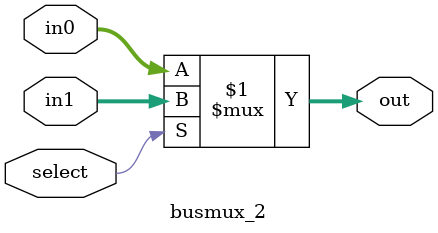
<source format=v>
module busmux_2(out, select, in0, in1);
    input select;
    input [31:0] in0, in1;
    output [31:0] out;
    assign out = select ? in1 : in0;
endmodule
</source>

------------

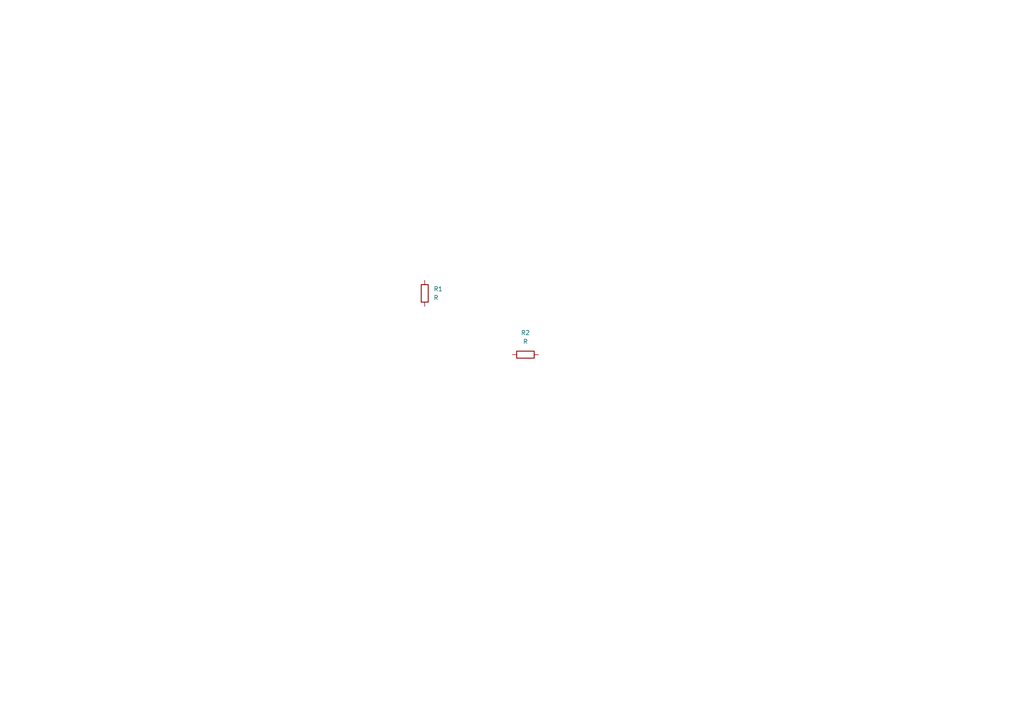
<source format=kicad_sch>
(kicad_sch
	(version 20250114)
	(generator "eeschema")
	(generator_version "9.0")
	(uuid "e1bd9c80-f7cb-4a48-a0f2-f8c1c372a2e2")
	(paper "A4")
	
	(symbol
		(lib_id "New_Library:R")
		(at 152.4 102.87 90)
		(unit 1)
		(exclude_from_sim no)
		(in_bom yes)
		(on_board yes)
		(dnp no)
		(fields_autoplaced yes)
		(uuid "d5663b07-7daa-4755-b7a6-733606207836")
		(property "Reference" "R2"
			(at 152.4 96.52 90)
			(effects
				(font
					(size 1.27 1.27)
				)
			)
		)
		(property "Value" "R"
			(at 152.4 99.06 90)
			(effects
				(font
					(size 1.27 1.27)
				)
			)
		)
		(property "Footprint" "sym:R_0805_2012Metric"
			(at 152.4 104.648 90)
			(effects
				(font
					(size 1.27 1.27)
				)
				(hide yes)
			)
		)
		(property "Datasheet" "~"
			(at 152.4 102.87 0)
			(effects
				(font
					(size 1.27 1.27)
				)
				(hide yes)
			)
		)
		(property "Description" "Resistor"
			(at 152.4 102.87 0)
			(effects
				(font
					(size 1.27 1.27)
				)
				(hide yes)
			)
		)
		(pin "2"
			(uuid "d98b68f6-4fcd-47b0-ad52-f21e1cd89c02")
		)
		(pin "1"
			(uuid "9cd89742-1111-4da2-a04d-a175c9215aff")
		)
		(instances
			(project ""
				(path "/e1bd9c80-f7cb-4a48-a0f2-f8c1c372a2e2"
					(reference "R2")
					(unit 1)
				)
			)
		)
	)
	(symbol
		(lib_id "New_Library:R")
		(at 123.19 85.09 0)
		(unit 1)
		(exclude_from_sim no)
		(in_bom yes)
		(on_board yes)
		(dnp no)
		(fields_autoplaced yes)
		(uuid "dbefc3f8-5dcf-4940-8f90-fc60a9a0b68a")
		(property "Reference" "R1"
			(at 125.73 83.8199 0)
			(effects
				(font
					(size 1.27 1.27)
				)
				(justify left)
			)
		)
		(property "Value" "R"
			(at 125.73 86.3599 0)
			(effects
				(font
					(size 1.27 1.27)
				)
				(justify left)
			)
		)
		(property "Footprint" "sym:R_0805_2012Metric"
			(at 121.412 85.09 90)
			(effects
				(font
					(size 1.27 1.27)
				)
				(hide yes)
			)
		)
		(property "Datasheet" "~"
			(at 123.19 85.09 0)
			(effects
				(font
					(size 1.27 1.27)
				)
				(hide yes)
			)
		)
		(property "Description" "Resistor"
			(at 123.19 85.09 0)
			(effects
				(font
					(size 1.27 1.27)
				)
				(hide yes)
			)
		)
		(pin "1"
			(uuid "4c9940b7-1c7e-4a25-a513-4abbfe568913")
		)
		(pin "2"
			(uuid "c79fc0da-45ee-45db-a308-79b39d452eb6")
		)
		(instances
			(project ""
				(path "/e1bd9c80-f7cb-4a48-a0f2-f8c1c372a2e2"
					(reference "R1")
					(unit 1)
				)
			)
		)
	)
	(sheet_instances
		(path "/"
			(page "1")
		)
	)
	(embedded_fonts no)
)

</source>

------------

WHAT IS EXPECTED: For each line in the data above that contains the string "uuid", extract the line.

TASK RESULT:
	(uuid "e1bd9c80-f7cb-4a48-a0f2-f8c1c372a2e2")
		(uuid "d5663b07-7daa-4755-b7a6-733606207836")
			(uuid "d98b68f6-4fcd-47b0-ad52-f21e1cd89c02")
			(uuid "9cd89742-1111-4da2-a04d-a175c9215aff")
		(uuid "dbefc3f8-5dcf-4940-8f90-fc60a9a0b68a")
			(uuid "4c9940b7-1c7e-4a25-a513-4abbfe568913")
			(uuid "c79fc0da-45ee-45db-a308-79b39d452eb6")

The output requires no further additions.